Funeral companies “must not pressurise potential customers to buy funeral plans” states the code of conduct of UK Funeral Planning Authority. The Prosperous Life does not subscribe to this code of conduct. However the Guardian report stated that a number of former employees of the company were put under intense pressure to push sell such funeral schemes to even the elderly without adequate income means to finance the schemes.
While dismissing the claims, Prosperous Life told the Guardian its schemes strictly conformed to the minimum income levels as prescribed. The company refunded in full to those customers who later changed their minds of purchasing the schemes, Prosperous Life said.
The company says that it takes pride on “reputation and expertise” and calls itself to be one of the leading funeral service providers in the UK.
However the Guardian report claimed that the those whistleblower former employees who worked for the firm till earlier this year claimed: “Staff were instructed to suggest that low-income customers who said they could not afford deposits for the £4,000 packages should split their payments over several weeks – even if they had to use a credit card to do so.”
They said that the management and staff referred to themselves as “lions” while calling the potential clients to be “gazelles” which was a result of an aggressive sales culture.

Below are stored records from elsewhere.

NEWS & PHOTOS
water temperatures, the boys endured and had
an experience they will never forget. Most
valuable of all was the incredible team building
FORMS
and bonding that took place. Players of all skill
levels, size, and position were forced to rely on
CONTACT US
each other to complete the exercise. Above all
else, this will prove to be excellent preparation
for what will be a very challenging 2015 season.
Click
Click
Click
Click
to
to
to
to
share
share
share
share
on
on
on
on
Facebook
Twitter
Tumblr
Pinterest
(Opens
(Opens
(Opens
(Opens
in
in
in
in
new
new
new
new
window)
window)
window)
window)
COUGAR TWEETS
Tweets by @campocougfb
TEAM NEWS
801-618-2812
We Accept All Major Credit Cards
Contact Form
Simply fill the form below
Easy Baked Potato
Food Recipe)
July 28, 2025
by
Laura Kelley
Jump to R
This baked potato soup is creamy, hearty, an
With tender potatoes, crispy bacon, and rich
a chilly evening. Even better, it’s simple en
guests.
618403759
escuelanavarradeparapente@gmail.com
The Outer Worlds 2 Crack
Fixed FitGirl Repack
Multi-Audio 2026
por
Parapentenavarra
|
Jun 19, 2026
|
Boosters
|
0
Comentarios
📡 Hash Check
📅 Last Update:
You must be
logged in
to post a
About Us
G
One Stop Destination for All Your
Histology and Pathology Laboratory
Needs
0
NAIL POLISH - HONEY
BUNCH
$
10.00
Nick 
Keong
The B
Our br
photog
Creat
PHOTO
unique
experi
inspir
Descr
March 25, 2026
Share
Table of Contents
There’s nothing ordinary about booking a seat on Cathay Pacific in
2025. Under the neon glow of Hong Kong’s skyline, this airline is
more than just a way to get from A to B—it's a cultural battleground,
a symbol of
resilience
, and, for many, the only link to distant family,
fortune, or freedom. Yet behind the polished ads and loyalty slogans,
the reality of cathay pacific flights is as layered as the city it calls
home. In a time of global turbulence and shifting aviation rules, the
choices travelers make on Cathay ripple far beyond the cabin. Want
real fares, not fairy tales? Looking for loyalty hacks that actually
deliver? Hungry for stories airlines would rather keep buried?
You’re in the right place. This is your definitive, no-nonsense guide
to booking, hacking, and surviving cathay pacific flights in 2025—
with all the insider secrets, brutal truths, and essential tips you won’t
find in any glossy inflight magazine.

A life-sized cardboard cutout of Leonardo DiCaprio as the disgraced fraudster Jordan Belfort in The Wolf of Wall Street movie was placed in the office.
The company forced its employees top make dozens of calls to households even after they had clearly expressed that they were not at all interested in the offer before hanging up. One of the customers claimed that the company had made 57 calls in a week from the company.
The calls are made by the staff of the company primarily from its single call centre in Cheadle Hulme, near Stockport, in Greater Manchester and there are more than 100 employees in the company.
The cost of funeral schemes of the company range between £3,595 and £4,195 and the company also offers the opportunity to the customers to pay in monthly installments spread over a number of years before their death.